[[ Data provided, beginning ]]

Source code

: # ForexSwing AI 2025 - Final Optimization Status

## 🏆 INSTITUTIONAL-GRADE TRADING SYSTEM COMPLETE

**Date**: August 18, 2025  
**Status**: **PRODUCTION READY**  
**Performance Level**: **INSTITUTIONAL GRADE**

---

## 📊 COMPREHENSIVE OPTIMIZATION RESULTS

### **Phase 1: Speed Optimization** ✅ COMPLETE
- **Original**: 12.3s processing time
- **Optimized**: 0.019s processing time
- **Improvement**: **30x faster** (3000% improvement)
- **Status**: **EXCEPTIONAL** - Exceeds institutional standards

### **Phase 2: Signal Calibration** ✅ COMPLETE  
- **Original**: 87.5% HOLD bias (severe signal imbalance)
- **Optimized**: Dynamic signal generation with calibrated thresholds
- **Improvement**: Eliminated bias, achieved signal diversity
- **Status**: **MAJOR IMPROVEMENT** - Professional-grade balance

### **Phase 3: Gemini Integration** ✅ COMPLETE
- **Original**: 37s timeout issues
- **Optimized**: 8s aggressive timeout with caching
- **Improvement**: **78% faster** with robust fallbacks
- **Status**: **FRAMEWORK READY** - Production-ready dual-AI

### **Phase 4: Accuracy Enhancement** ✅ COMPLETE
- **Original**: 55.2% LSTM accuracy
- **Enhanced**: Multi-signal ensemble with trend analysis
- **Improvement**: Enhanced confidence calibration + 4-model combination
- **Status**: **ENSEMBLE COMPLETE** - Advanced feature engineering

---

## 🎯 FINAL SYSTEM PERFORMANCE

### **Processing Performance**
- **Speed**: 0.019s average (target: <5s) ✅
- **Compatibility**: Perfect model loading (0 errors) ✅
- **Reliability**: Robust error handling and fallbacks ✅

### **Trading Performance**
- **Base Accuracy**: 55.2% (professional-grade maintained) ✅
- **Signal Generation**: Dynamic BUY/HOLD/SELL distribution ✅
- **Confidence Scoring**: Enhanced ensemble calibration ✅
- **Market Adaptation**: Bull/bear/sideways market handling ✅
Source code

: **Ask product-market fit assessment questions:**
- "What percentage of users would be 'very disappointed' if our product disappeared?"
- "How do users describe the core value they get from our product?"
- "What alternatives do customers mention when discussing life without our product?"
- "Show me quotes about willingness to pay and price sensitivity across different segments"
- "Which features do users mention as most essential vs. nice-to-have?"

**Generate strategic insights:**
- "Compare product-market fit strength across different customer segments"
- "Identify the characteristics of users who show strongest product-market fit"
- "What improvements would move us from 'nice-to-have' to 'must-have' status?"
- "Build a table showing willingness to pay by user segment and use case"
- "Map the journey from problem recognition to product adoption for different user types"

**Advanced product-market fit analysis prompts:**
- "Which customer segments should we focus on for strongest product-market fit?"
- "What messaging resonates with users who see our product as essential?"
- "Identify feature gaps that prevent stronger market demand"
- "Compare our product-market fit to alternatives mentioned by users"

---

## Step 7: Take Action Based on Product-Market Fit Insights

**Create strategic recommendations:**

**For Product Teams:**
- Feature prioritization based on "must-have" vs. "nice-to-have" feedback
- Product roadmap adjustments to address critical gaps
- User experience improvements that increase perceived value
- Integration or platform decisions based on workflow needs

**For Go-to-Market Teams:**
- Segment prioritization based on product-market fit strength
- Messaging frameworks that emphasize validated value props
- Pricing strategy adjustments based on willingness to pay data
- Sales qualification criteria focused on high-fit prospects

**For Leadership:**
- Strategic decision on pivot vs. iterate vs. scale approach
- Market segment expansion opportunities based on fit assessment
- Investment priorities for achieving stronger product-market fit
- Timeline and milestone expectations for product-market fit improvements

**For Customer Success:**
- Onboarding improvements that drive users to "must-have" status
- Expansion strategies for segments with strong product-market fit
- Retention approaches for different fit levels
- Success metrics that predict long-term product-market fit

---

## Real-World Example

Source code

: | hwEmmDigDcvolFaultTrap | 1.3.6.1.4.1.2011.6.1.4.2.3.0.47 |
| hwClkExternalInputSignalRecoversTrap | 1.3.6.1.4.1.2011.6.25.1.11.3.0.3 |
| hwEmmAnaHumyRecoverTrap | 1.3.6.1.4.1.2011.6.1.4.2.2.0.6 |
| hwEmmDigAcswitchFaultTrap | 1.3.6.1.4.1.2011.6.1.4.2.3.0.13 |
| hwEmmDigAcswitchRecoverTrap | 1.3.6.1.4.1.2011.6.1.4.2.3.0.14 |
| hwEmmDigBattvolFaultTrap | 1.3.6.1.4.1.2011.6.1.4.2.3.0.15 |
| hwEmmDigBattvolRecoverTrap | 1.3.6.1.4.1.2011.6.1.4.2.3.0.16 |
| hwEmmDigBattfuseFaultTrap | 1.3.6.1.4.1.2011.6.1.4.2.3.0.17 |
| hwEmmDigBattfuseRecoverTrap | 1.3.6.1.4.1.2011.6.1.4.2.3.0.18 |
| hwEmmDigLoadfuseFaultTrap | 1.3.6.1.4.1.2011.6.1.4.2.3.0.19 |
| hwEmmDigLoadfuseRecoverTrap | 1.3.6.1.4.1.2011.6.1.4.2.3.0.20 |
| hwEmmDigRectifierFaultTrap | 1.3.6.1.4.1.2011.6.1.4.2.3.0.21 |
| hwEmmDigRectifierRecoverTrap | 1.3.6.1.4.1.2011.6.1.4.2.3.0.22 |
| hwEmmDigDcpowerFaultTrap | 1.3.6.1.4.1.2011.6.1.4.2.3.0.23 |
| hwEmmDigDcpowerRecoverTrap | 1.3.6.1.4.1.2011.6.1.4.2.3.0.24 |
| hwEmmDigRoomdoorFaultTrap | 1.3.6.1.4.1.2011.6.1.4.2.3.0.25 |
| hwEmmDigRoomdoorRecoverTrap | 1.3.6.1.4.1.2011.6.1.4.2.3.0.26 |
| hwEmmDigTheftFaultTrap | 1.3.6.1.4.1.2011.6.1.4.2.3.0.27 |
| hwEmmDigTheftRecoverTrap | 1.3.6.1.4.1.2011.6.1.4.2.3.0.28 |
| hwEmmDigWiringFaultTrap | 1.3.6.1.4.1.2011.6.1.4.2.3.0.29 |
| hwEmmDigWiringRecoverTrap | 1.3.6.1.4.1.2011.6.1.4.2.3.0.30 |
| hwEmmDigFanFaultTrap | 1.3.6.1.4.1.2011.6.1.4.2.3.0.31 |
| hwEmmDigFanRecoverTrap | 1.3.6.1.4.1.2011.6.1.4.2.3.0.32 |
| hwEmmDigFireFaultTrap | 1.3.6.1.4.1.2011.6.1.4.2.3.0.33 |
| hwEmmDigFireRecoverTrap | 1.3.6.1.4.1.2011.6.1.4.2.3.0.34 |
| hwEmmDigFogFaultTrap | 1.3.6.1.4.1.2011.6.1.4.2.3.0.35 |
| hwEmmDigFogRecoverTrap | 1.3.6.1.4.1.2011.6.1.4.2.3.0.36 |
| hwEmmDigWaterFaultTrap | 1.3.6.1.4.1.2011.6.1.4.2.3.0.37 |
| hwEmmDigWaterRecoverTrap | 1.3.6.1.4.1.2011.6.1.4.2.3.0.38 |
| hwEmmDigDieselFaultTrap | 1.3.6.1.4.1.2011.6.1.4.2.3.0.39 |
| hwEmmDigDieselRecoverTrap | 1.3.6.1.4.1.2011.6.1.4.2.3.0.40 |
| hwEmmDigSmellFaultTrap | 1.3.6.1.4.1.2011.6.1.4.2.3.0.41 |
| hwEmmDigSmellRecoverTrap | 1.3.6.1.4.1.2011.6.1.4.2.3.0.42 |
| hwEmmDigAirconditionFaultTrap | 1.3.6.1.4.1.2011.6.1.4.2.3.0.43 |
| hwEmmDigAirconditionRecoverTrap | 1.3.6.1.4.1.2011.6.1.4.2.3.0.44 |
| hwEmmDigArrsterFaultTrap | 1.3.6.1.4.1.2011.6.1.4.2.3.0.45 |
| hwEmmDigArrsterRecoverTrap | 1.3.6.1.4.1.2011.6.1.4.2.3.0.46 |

[[ Data provided, end ]]

Reproduce verbatim the lines in the records from the one containing "## 🎯 FINAL SYSTEM PERFORMANCE" through the one containing "- **Reliability**: Robust", both included.

## 🎯 FINAL SYSTEM PERFORMANCE

### **Processing Performance**
- **Speed**: 0.019s average (target: <5s) ✅
- **Compatibility**: Perfect model loading (0 errors) ✅
- **Reliability**: Robust error handling and fallbacks ✅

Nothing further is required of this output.